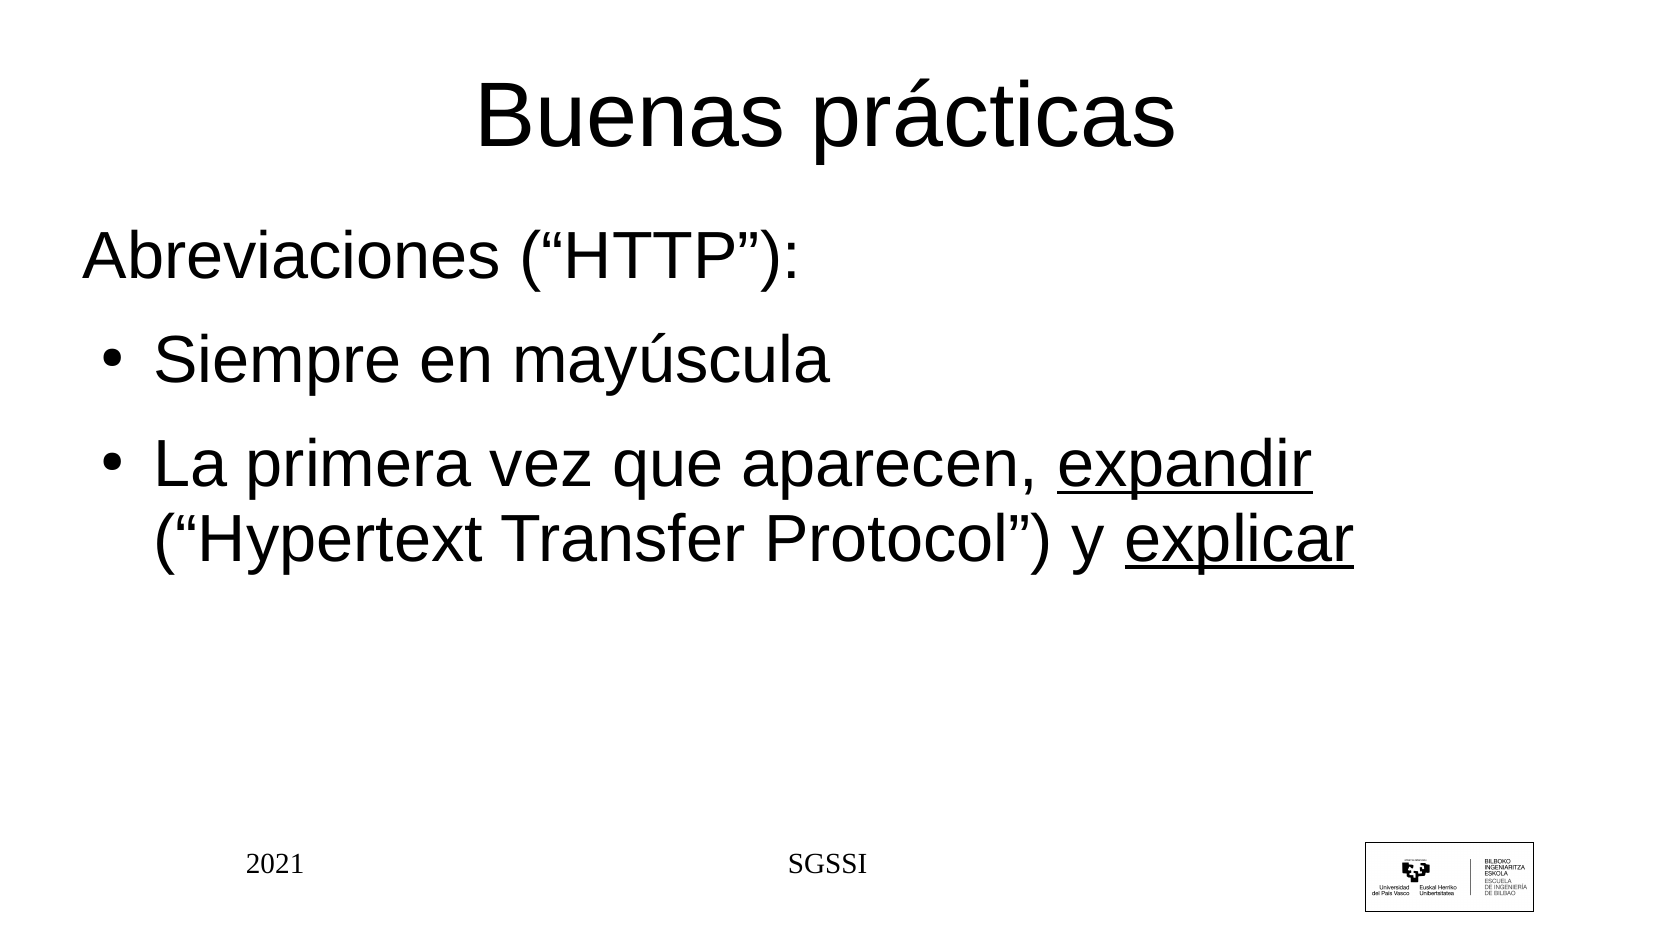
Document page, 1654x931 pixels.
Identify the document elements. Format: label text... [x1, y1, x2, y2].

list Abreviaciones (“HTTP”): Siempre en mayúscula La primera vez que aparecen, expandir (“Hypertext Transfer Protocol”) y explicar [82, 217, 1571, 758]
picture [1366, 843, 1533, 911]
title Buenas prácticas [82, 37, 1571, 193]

◇ ◇ ◇ ◇

■ EXERCISE TASK ■
Arrange the lines above as a Markdown table with the columns "Index" and "Content," numbering each row and omitting blank lines. Leave the pictures out of the answer.

■ TASK SOLUTION ■
| Index | Content |
|---|---|
| 1 | Document page, 1654x931 pixels. |
| 2 | Identify the document elements. Format: label text... [x1, y1, x2, y2]. |
| 3 | list Abreviaciones (“HTTP”): Siempre en mayúscula La primera vez que aparecen, expandir (“Hypertext Transfer Protocol”) y explicar [82, 217, 1571, 758] |
| 4 | picture [1366, 843, 1533, 911] |
| 5 | title Buenas prácticas [82, 37, 1571, 193] |